Examples for Red-Cyan coloured glasses:

  • coloured version, which has ghost images through the Red filter.
  • blue-yellow version which makes a better 3D impression, although is faint through the cyan filter. Also difficult to print properly.

An anaglyph is a stereo-scopic 3D image that can be resolved using red-green or red-cyan glasses. The colours of the filters and the images have to be compatible. The most common colour available now is red - cyan(blue+green) for obvious reasons that this corresponds to the channels on a VDU. These might not be the the optimal kind for poster printing.
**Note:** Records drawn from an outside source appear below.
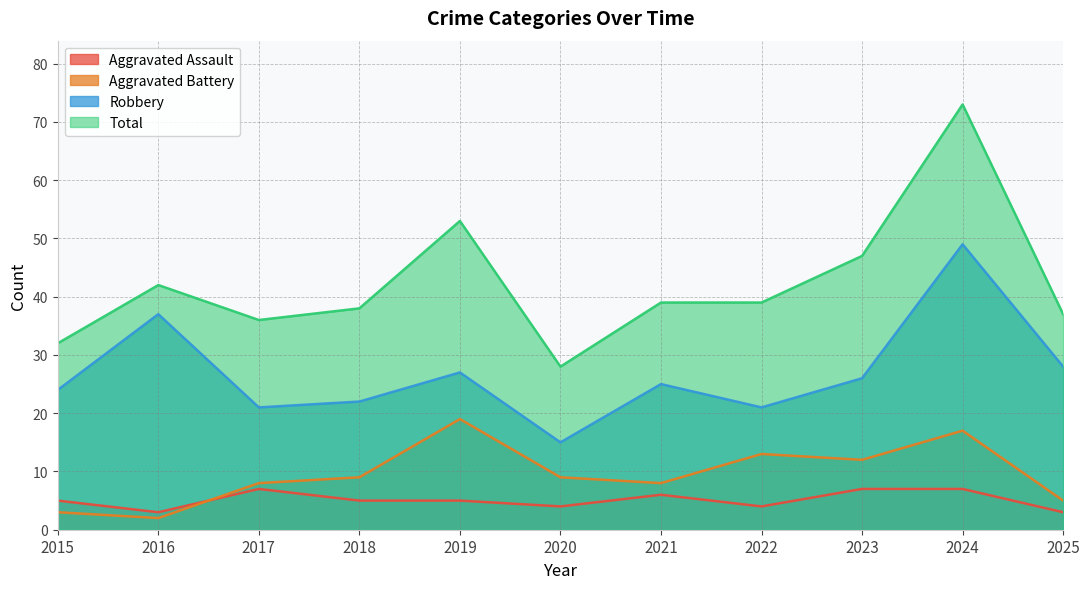

What is the spread (max minus min) of values at 2015?

29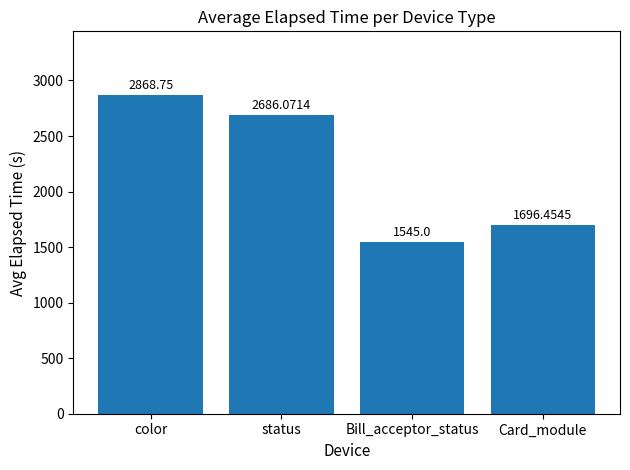

What is the greatest value displayed?

2868.8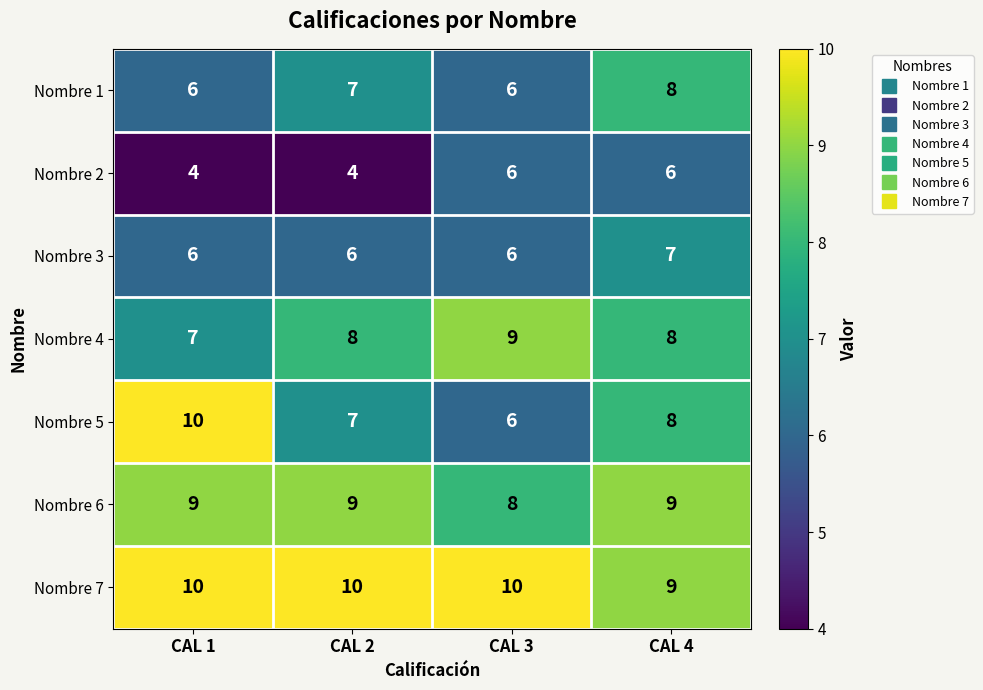

At which category is the sum across all series the highest?

CAL 4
To make the image requires two perspective views of the cave. The implementation of this is done by transforming the centrelines on import by perspective, and then morphing a cave survey to this centreline. (Possibly needs a morphing that doesn't preserve passage widths, but allows them to shrink where they are more distant.)

The focus of the perspective view is the centre of the bounding box containing all the legs. This is the point around which the model slightly rotates around.

The perspective view is done by starting with a New Empty Sketch, and drawing a centreline which controls the horizontal displacement (distance from your nose to your eye) and the depth (the amount of perspective). Use the "Snap To Grid" feature to draw a path in the empty sketch that goes 10m to the right and 90m up, (look at the squares and use the info tab).

Then use the drop-down box to set the linestyle to centreline. The Import centreline. Now you can import the proper sketch onto this image, Update Z, and Update areas.

If you want symbols, it's advisable to make a setup where none of the random symbols show (sand and boulders), because they won't be generated in the same places. Either that, or generate them only in one of the images (the cyan one), so there's nothing in the red channel to confuse it up.

Now you need to output as bitmap. There's a hack to make sure they align on line 439 of SketchPrint.java, where you'll need to hard-code the bounding box to something that will be the same for both the left and right images.

boundrect = new Rectangle2D.Float(-2221, -3776, 3921, 7571); 

You might not want anti-aliasing on.

Once you've made the left and right images (the other using a centreline on a new empty sketch that goes 10m left and 90m up), you can use the anaglyphcombine.py script in pythonbits to combine the channels

You might need to make a set of colours where the translucency is turned off (using the areamaskcolour, or setting the alpha channel on all the areas to ff, otherwise it's too much information for the brain to stick together. Also, colours need to be tuned to fit with the glasses, with a roughly similar balance in the red as in the green and blue channels, so that the spectrum of area colours for each eye is in the same order (the brightness relationship of each pair of areas is the same).

With very complicated caves, you have to give your brain time to work it out. Move your head side to side to help it along, and then it should click.